1. Life Cycle Map Configuration: When you inserted the Technical_Review state into your existing lifecycle, the state sequence needs proper configuration. Open your Life Cycle Map and verify:

  • The Technical_Review state has a sequence number between Review and Engineering_Approval states
  • The ‘can_delegate’ and ‘can_refuse’ properties are set appropriately
  • Most importantly, check if the Technical_Review state has the ‘is_release_state’ property set incorrectly - if this is set to ‘1’ when it shouldn’t be, workflow transitions can hang

2. Workflow Transition Mapping: The workflow path configuration needs explicit validation:

  • Open the Workflow Map editor and select the transition arrow from Technical_Review to Engineering_Approval
  • Verify the transition has activities assigned (even if just an auto-activity)
  • Check the transition’s ‘Segments’ property - it should have proper path configuration
  • Ensure the ‘role’ property on the transition matches an identity that has permissions on both states
  • Critical: Verify that the workflow transition’s ‘source’ and ‘target’ properties explicitly reference the correct state IDs from your Life Cycle Map

3. Permissions on Custom State: This is the most commonly overlooked aspect. The Technical_Review state needs comprehensive permission configuration:

  • Open the Life Cycle Map, select Technical_Review state, go to Access tab
  • Grant the following permissions to relevant identities:
    • ‘can_read’ - required for visibility
    • ‘can_update’ - required for workflow action execution
    • ‘can_promote’ - CRITICAL - without this, transitions won’t execute
  • Compare the permission set on Technical_Review with your Review state - they should be nearly identical
  • Don’t forget to grant permissions to the Workflow Process identity itself if your workflow uses automated activities

Why Your Data Model Update Caused This: When you added custom properties to the ECO ItemType, Aras likely regenerated the ItemType cache. If the Life Cycle Map wasn’t properly versioned or if workflow permissions weren’t explicitly saved, the cache rebuild can lose permission associations on custom states. This is a known issue in Aras 13.0 when modifying ItemTypes that have custom lifecycle states.

Resolution Steps:

  1. Export your current Life Cycle Map and Workflow Map as backup
  2. Open Life Cycle Map > Technical_Review state > Access tab
  3. Add ‘can_promote’ permission to all identities that should be able to transition ECOs
  4. Save the Life Cycle Map
  5. Open Workflow Map > Right-click > Refresh/Rebuild
  6. Test with a test ECO item - create one, manually set it to Technical_Review state, then try the workflow action

Verification Query: Run this to check if permissions exist:


SELECT * FROM [PERMISSION] WHERE source_id IN
(SELECT id FROM [LIFE_CYCLE_STATE] WHERE name = 'Technical_Review')

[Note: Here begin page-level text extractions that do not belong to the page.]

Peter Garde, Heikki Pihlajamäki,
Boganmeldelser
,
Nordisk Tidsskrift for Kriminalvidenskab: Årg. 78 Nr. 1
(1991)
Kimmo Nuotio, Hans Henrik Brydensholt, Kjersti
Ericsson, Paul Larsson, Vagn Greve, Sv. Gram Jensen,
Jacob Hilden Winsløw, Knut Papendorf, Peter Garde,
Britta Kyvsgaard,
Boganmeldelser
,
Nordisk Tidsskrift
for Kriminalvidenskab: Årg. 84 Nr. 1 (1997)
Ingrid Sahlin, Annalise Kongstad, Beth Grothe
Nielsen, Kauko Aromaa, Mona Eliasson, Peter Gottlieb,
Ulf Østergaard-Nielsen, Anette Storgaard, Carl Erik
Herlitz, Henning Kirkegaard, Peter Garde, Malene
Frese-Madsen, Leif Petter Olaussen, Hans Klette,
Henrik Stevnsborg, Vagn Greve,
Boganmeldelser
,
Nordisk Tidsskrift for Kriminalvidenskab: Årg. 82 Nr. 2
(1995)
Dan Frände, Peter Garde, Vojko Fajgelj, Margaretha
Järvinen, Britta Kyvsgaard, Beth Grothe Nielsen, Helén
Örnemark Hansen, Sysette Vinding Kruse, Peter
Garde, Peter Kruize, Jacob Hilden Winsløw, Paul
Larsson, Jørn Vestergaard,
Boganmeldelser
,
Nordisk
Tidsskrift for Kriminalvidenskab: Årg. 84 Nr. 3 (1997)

If this returns empty or missing ‘can_promote’ entries, that’s your issue. The workflow engine checks can_promote permission before executing any state transition, and without it, the action silently fails with no error message - exactly what you’re experiencing.

This sounds like a permissions issue on the custom state. When you add a new state to the Life Cycle Map, you need to explicitly grant permissions for that state to the appropriate identities. Check the Access tab on your Technical_Review state - make sure the same identities that have permissions on other states also have permissions on Technical_Review. Without proper read/write permissions, workflow transitions won’t execute even if the mapping is correct.